Together with pro-Roe Justices John Paul Stevens and Harry Blackmun, the O'Connor-Kennedy-Souter trio supplied the five votes to uphold Roe.

Shift on abortion
O'Connor and her allies said, "An entire generation has come of age free to assume Roe's concept of liberty in defining the capacity of women to act in society, and to make reproductive decisions."

The trio hinted that they thought Roe v. Wade might have been wrongly decided but they would stick by it: "A decision to overrule Roe's essential holding under the existing circumstances would address error, if error there was, at the cost of both profound and unnecessary damage to the Court's legitimacy, and to the Nation's commitment to the rule of law. It is therefore imperative to adhere to the essence of Roe's original decision."

In the Casey decision, the court adopted O'Connor's notion of an "undue burden" test to determine whether abortion regulations would pass muster. But it left the meaning of "undue burden" vague, to be decided by judges on a case-by-case basis.

Scalia was sardonic in his attack on O'Connor's apparent change of heart, mentioning her several times by name in his dissenting opinion.

O'Connor's "undue burden" test, Scalia charged, was "unprincipled" and "will prove hopelessly unworkable in practice." He denounced O'Connor and the others in the majority for what he called their "almost czarist arrogance" in ruling that the Roe decision must not be overturned.

Childhood on a cattle ranch
O’Connor was born in El Paso, Texas, on March 26, 1930. She grew up on a cattle ranch that her grandfather had established in 1880 on the Arizona-New Mexico border.

O'Connor, her sister and her brother spent their childhood riding horses, tending livestock and keeping pets such as a bobcat.
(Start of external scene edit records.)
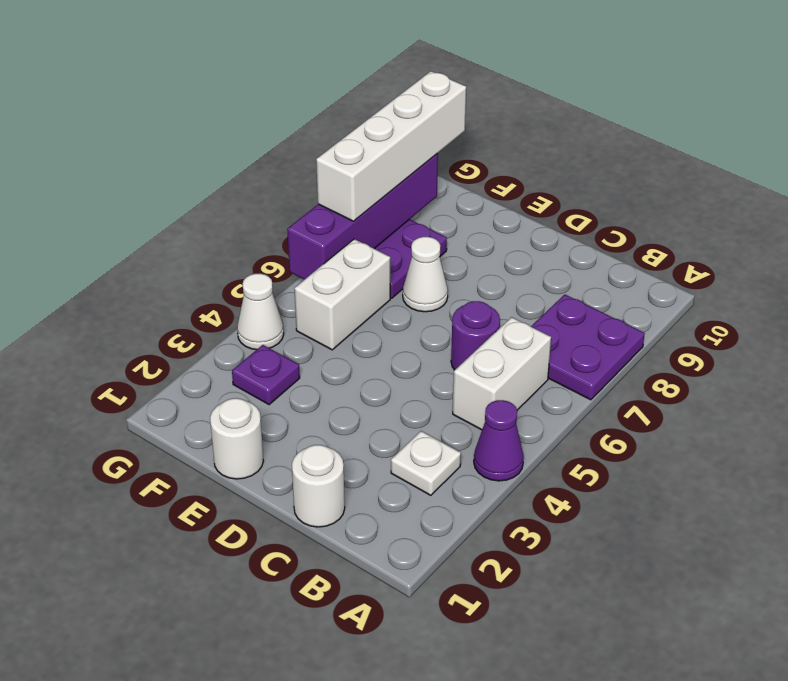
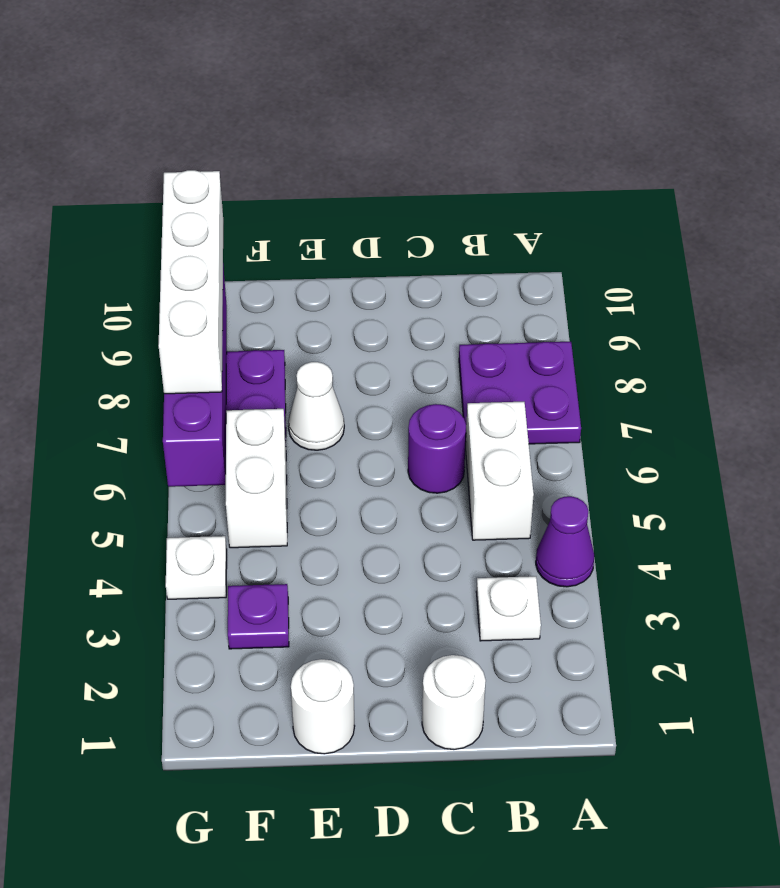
white 1x1 cone [237,274,284,350] -> white 1x1 plate [166,536,227,599]

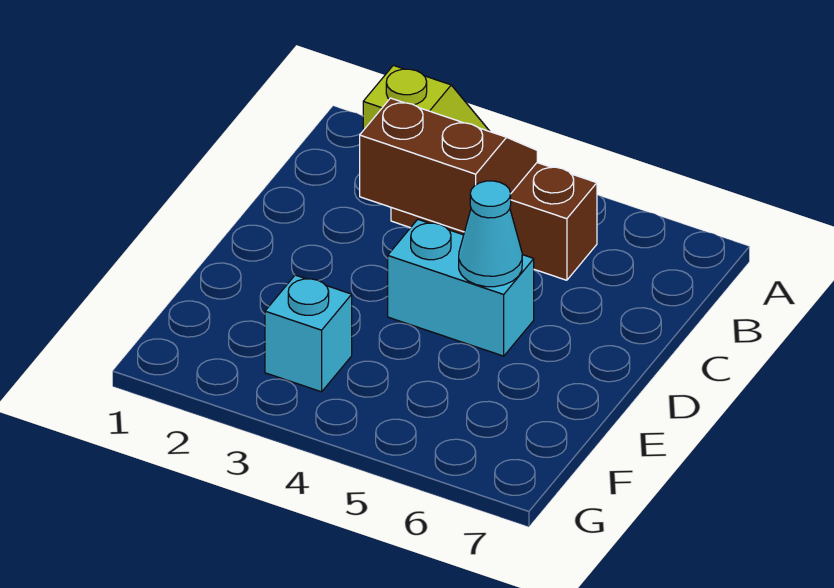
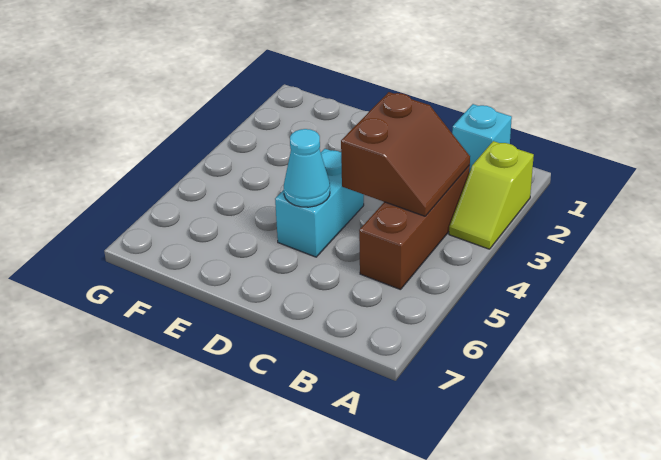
cyan 1x1 brick [265,275,352,392] -> cyan 1x1 brick moved to [452,104,512,173]

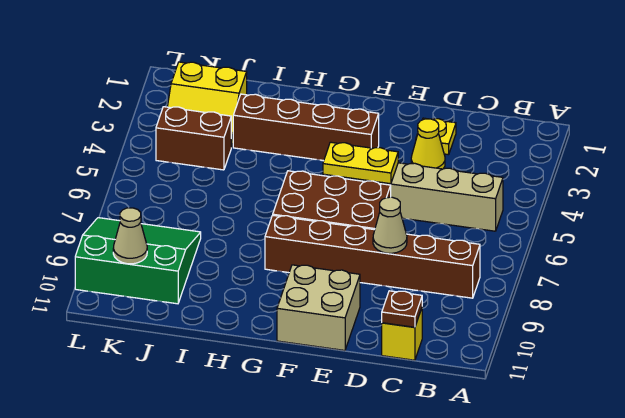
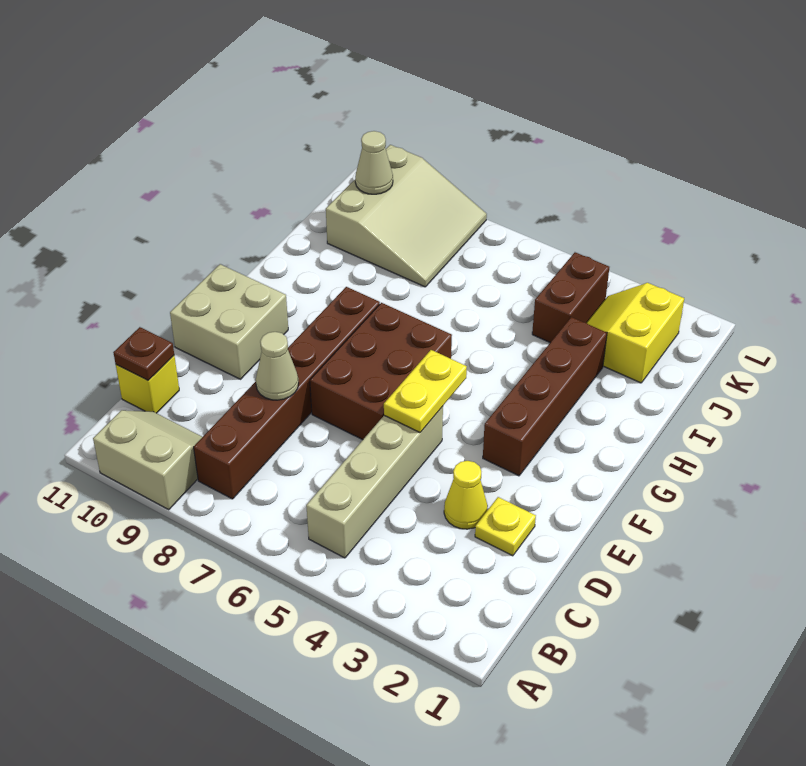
none -> tan 2x2 slope [93,410,202,510]
green 3x3 slope [75,218,201,304] -> tan 3x3 slope [326,145,487,287]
In her memoir, "Lazy B," O'Connor said, "The value system we learned was simple and unsophisticated and the product of necessity. What counted was competence and the ability to do whatever was required to maintain the ranch operation in good working order. ... Verbal skills were less important than the ability to know and understand how things work in the physical world."

She attended Stanford University and its law school, where one of her classmates was her future colleague, William Rehnquist.

She married in 1952 and has three sons.